Toreadors from Vasyukivka
- Cover of the Russian-language translation of the book
- Author: Vsevolod Nestayko
- Original title: Тореадори з Васюківки
- Language: Ukrainian
- Genre: Novel
- Published: 1972

= Toreadors from Vasyukivka =

1973 children's novel by Vsevolod Nestaiko

Toreadors from Vasyukivka (Тореадори з Васюківки; Bullfighters from Vasyukivka) is a humorous three-part children's novel written between 1963 and 1970 by the Ukrainian writer Vsevolod Nestayko. The book is considered one of the most prominent children's novels in contemporary Ukrainian literature and was translated in over 20 languages.

==Plot==
The novel consists of three episodes (published as separate stories): “The Adventures of Robinson Kukuruzo” (Ukrainian: «Пригоди Робінзона Кукурузо»), “The Stranger from Apartment Thirteen” (Ukrainian: «Незнайомець із тринадцятої квартири») and “The Secret of the Three Unknowns” (Ukrainian: «Таємниця трьох невідомих»). Each episode has its own logical narrative, connected to the other ones only through the main characters.
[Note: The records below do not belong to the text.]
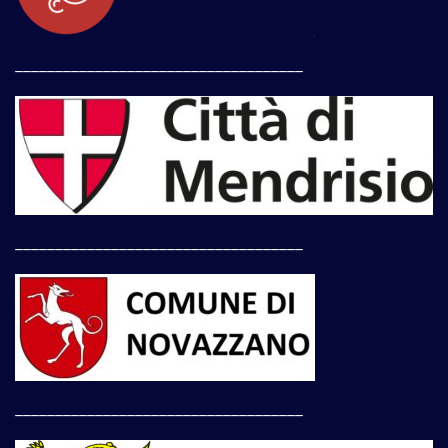
____________________________________
____________________________________
____________________________________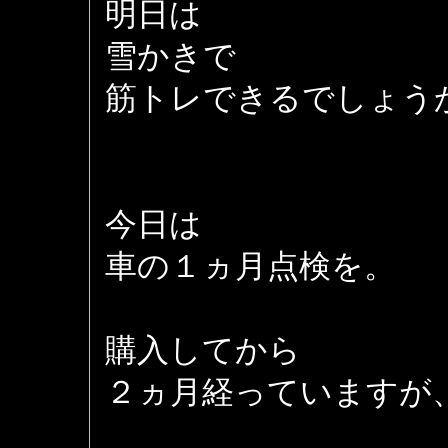
明日は
雪かきで
筋トレできるでしょう
今日は
車の１ヵ月点検を。
購入してから
２ヵ月経っていますが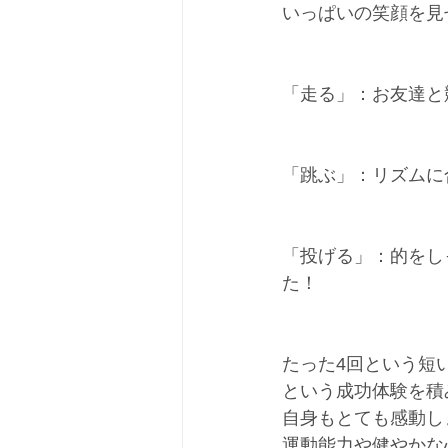
いっぱいの笑顔を見
「走る」：お友達と
「跳ぶ」：リズムに
「投げる」：的をし
た！
たった4回という短
という成功体験を積
自身もとても感動し
運動能力や健やかな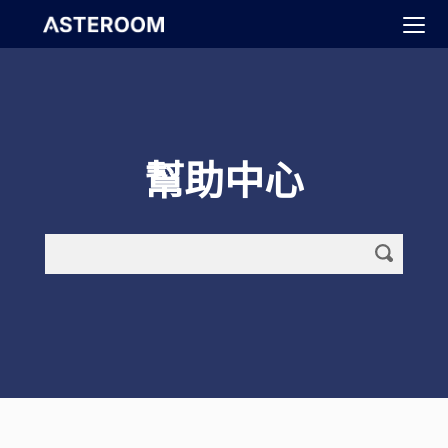
>
幫助中心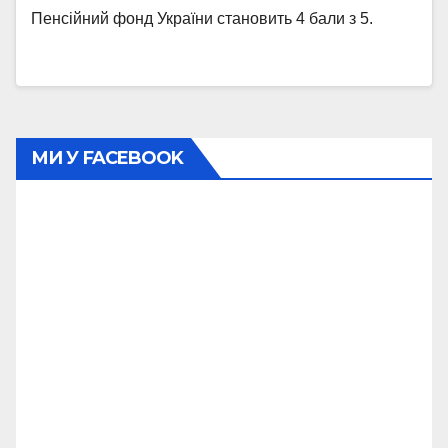
Пенсійний фонд України становить 4 бали з 5.
МИ У FACEBOOK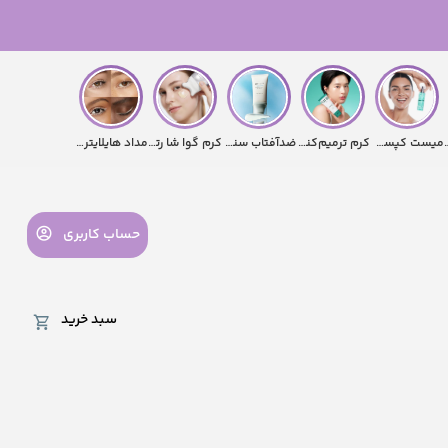
میلک تیرتیر
میست کپسولی هیالورونیک اسید و PDRN آنوا
کرم ترمیم‌کننده پانتنول پیوریتو
ضدآفتاب سنتلا هیالوسیکا اسکین1004
کرم گوا شا رتینول و کلاژن آنوا
مداد هایلایتر دوسر پرفکت آیز کیکو میلانو
حساب کاربری
سبد خرید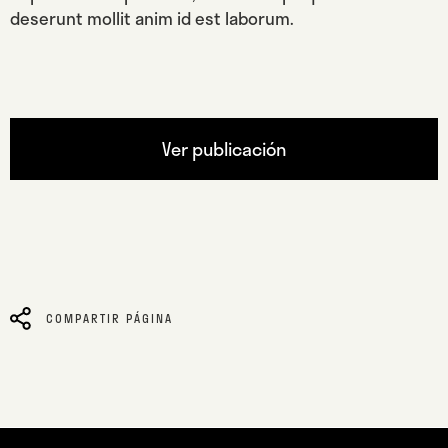
deserunt mollit anim id est laborum.
Ver publicación
COMPARTIR PÁGINA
The main characters of the book are Ukrainian schoolboys from the village of Vasyukivka – Pavlusha Zavgorodniy (in early editions – Kryvorotko) and Yava (Ivan) Ren. The brave Yava and the more calm and reasonable Pavlusha are united by a sincere desire to become famous throughout the world. To achieve this, throughout the trilogy they attempt to become toreadors, catch foreign spies in their village, conquer Kyiv, and many other adventures. The main message of the book is true friendship, self-sacrifice, and readiness to help someone in need.

==History==
According to the author: “Vasyl Evdokimenko, an artist who designed my books, once told me a story about students who got lost in a cornfield and managed to get out only when the radio on a pole in the village went on. That's how I wrote the story 'Adventure in the Cornfield,' where Yava and Pavlusha, the protagonists of the entire trilogy 'Toreadors from Vasyukivka,' appeared for the first time”.

The first story in the trilogy was published in 1964, and the whole novel appeared as one book in 1972. After the Soviet Union collapse, the book was republished in a new edition, where the author removed the ideological Soviet layers, removed some outdated details that are incomprehensible to the modern reader, and added new storylines.

The book was translated in over 20 languages and is part of school curriculum in Ukraine.

==Film adaptation==
In 1965, the Kharkiv Television Studio shot an eponymous film based on the book's first episode. The film adaptation was successful not only in the USSR, but also at foreign film festivals. The adaptation received multiple awards: Grand Prize at the International Film Festival in Munich (1968), the main prize at the International Film Festival in Austria and the main prize at the International Festival in Alexandria (Australia, 1969).

A new film adaptation was announced in 2024.